Cloud still has a number of unanswered questions, partly around security and access. A requirements document has gone to IBM on this, we’ll see how this progresses in 2016!

4.1.1 brought in the Spectrum Scale installer. I must say I’ve not used this in anger as it doesn’t really work well our work-flows, but I was able to unpick what it was doing fairly easily to get my protocol servers installed properly. The initial docs on manual installation were sparse, but this has been improved following er, user feedback ;-). As well as the installer and protocol support, there is also a new performance metrics tool which can collect data from the protocol support parts as well as core GPFS functionality.
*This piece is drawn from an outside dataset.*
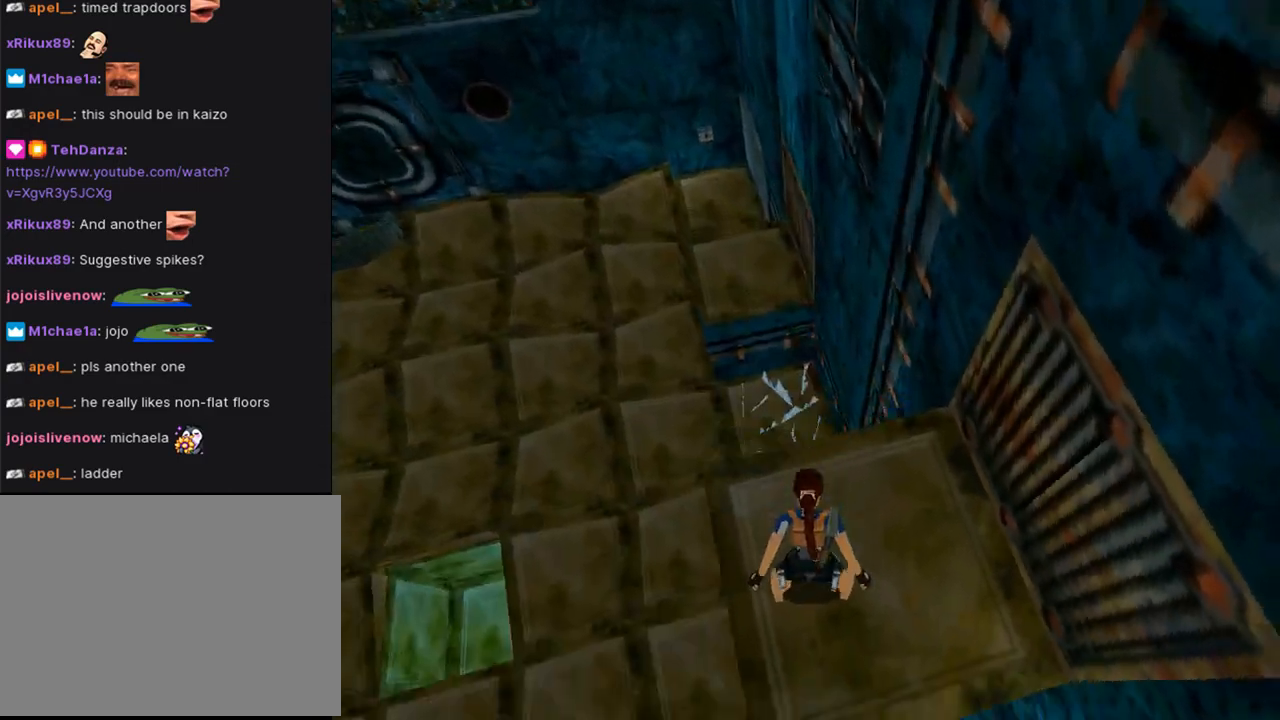
{"buttons": ["L1"], "left_stick": "center", "right_stick": "center", "events": [[33, "DPAD_UP", "up"]]}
4.2 arrived in mid November, just after SC15 in Austin, bringing a host of new features. Perhaps this biggest of these was the GUI. This allows monitoring and basic control of GPFS clusters including ILM and protocol features. IBM spent a lot of time demoing the GUI pre-release and listening to user feedback, so hopefully we’ll see some of that feedback going into improving the GUI. A GUI installer has been added as well, though I’m a little unsure about really who this is targeted at. Compression for the file-system is now available as a policy driven process with un-compression happening on file access. Basic QOS features for maintenance procedures is now available for example to limit impact from a restripefs. This isn’t something I’ve been able to test yet as it requires the file-system and metadata to be fully upgraded to 4.2 version which you can’t do if you have older versions mounting the file-system…. I nearly have all my clusters up to 4.2 though now!

4.2 also had updates for the object interface, and now provides unified file and object, i.e. you can do POSIX style access to a file as well as access via object methods. Finally, some updates to the hadoop interface have been added with an updated connector.

We’ve also seen the strengthening of the UK development team, led by Ross who has been great at working with the User Group, kicking off the meet the devs meetings here and getting members of his team along to our events. Meet the devs has been on UK tour this year, getting to London, Manchester, Warwick and Edinburgh (and we’re heading to Oxford in February 2016). The UK team is working on the installer and all things related to installing as well as working on some of the 2016 major projects (problem determination being one of them). I know the UK team has been talking to UK customers and members of the group and taking in feedback to help drive development. I also met the product exec who was in the UK for a few days (and again in Austin) to talk user group issues.

And finally, away from pure IBM work on Spectrum Scale, we’ve seen the release of Seagate’s ClusterStor appliance running Spectrum Scale, DDN have the SFA14k storage, ESS and GSS have been updated as well. I’ve also had chats with other vendors looking at appliance approaches, so it will be interesting to see what 2016 brings!

The IBM CleverSafe acquisition will be an interesting one to watch for 2016 and how IBM go about integrating it with Spectrum Scale …

The user group has been busy this year and I can’t believe how busy its been since I took over from Jez as chair in June! We’ve seen the launch of a US chapter with a meet the devs meeting in New York and a half day session at SC15 in Austin. The US group is being taken forward by Kristy and Bob with help from Doug and Pavali at IBM – thanks guys! The Austin meeting was a great success and very well attended. We also closed out the year in the UK with a successful user group at Computing Insight UK in Coventry.

Plans for 2016 are in flow, with the UK user group meeting booked for May and the first meet the devs planned for February.

And really finally, thanks to the user community – we wouldn’t be able to do meetings and events without you attendance and talks, and also to IBM, Akhtar and Doris, the marketing people and all the developers, researchers and managers who get the developers along to the meetings.